Tâches demandées.
1. Pouvez-vous réécrire sous forme de liste plus brève le paragraphe du texte sur le chèque en Tunisie qui commence par « En voie de disparition dans d’autres pays », en conservant ses faits principaux ?
2. Pourriez-vous reprendre le texte sur le chèque en Tunisie là où il s’arrête, juste après l’intertitre « Les banques ne jouent pas leur rôle » ?

-------- Texte fourni --------

En voie de disparition dans d’autres pays, le chèque n’est pas, en Tunisie, « un simple moyen de paiement mais une garantie, voire un crédit, car les utilisateurs engagent leur intégrité physique en risquant la prison », explique Mehdi Jemaa, expert-comptable membre de l’association Alert, qui sensibilise les Tunisiens aux questions économiques. L’ancienne législation exposait les émetteurs de chèques sans provision à des peines pouvant aller jusqu’à cinq ans de prison par chèque rejeté. De quoi dissuader les mauvais payeurs. La réforme a assoupli ces sanctions : la prison est désormais exclue pour les chèques inférieurs à 5 000 dinars et la peine a été réduite à deux ans pour les montants plus élevés, avec un cumul maximal de dix ans de prison.

« Les banques ne jouent pas leur rôle »

-------- Données extraites --------

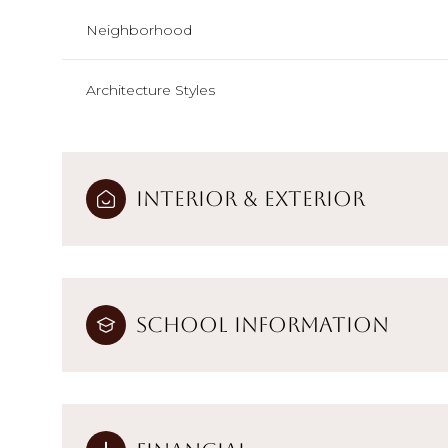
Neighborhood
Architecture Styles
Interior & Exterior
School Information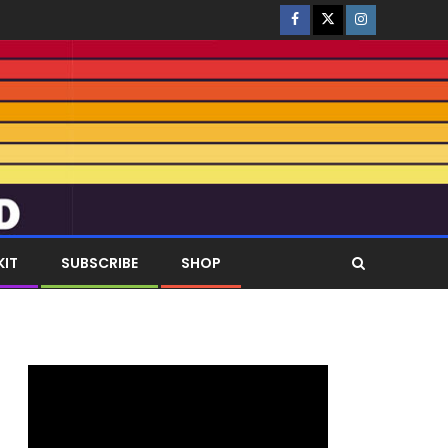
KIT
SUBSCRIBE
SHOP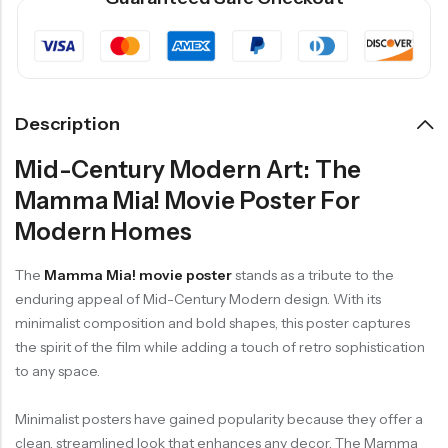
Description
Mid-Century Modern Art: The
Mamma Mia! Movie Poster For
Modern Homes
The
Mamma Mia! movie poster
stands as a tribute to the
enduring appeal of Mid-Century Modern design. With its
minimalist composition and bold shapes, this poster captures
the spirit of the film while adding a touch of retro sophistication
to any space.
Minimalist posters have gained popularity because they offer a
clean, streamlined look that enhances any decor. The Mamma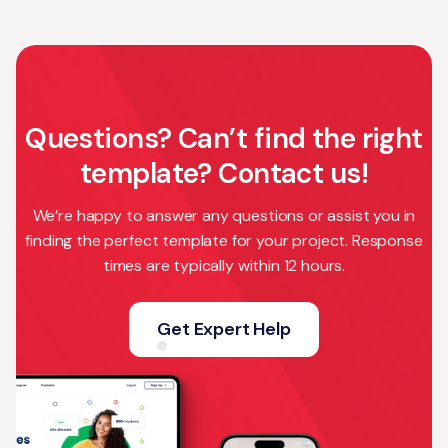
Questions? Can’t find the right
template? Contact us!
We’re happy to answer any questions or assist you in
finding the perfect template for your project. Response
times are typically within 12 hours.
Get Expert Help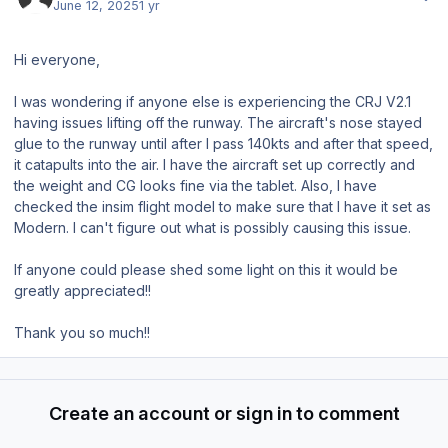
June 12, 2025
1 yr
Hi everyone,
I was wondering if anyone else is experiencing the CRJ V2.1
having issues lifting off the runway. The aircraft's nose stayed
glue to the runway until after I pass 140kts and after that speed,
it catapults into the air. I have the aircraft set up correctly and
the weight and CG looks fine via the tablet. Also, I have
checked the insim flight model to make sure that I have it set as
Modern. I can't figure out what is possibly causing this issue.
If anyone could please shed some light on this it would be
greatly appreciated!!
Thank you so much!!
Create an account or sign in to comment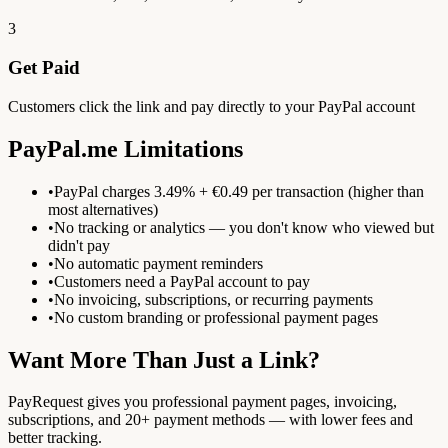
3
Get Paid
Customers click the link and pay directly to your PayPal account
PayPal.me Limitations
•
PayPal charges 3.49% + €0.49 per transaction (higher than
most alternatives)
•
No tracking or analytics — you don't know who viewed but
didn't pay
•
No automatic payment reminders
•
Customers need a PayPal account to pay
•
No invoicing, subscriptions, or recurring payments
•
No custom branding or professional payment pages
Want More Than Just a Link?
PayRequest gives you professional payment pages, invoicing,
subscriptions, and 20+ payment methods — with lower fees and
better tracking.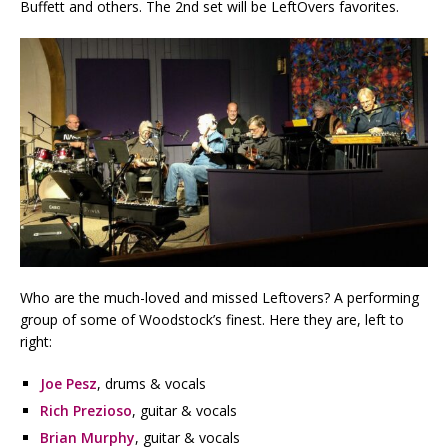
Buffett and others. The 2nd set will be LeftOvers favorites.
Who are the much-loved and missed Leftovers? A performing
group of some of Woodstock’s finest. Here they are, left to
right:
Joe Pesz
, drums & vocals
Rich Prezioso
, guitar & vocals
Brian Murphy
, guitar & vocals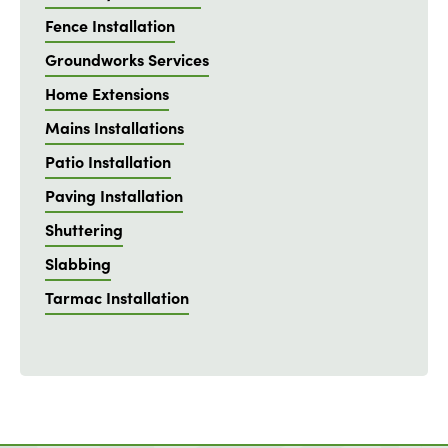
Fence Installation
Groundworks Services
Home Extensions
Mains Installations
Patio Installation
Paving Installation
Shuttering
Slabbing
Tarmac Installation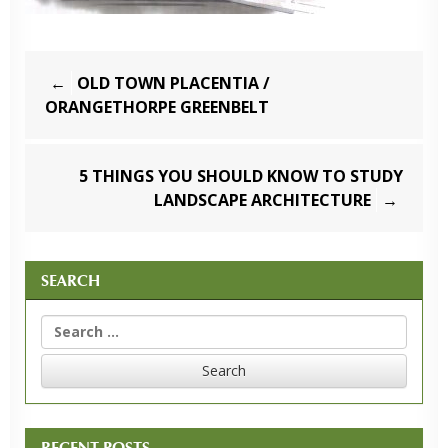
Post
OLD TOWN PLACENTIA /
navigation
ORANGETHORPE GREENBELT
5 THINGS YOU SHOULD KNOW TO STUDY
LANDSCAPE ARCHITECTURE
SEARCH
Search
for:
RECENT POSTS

--------

Problèmes résolus.
1.
- En Tunisie, le chèque n’est pas un simple moyen de paiement mais une garantie, voire un crédit, car ses utilisateurs risquent la prison. C’est ce qu’explique Mehdi Jemaa, expert-comptable membre de l’association Alert.
- L’ancienne loi prévoyait jusqu’à cinq ans de prison par chèque sans provision rejeté, ce qui dissuadait les mauvais payeurs.
- La réforme a assoupli ces sanctions. Il n’y a plus de prison pour les chèques de moins de 5 000 dinars. Au-delà de ce montant, la peine est de deux ans, avec un cumul maximal de dix ans.

2.
Mais parallèlement, les banques ont renforcé leurs contrôles : chaque carnet de chèques est désormais soumis à un plafond d’émission et à une date limite d’encaissement déterminée en fonction des ressources du client. Une plate-forme en ligne permet aussi aux bénéficiaires de vérifier la solvabilité de l’émetteur avant d’accepter un chèque.

Dans ce contexte, les commerçants qui s’appuyaient largement sur les paiements par chèques différés doivent revoir leurs pratiques. Certains proposent à leurs clients de leur envoyer tous les mois un commercial pour récupérer leur dû en liquide, d’autres proposent des prélèvements automatiques sur leur compte ou leur salaire. Mais ce service reste réservé aux personnes pouvant justifier d’un revenu fixe. Contactée par Le Monde, une enseigne confirme : « Pour payer par prélèvement, il faut soit un CDI, soit une pension de retraite validée par la banque. »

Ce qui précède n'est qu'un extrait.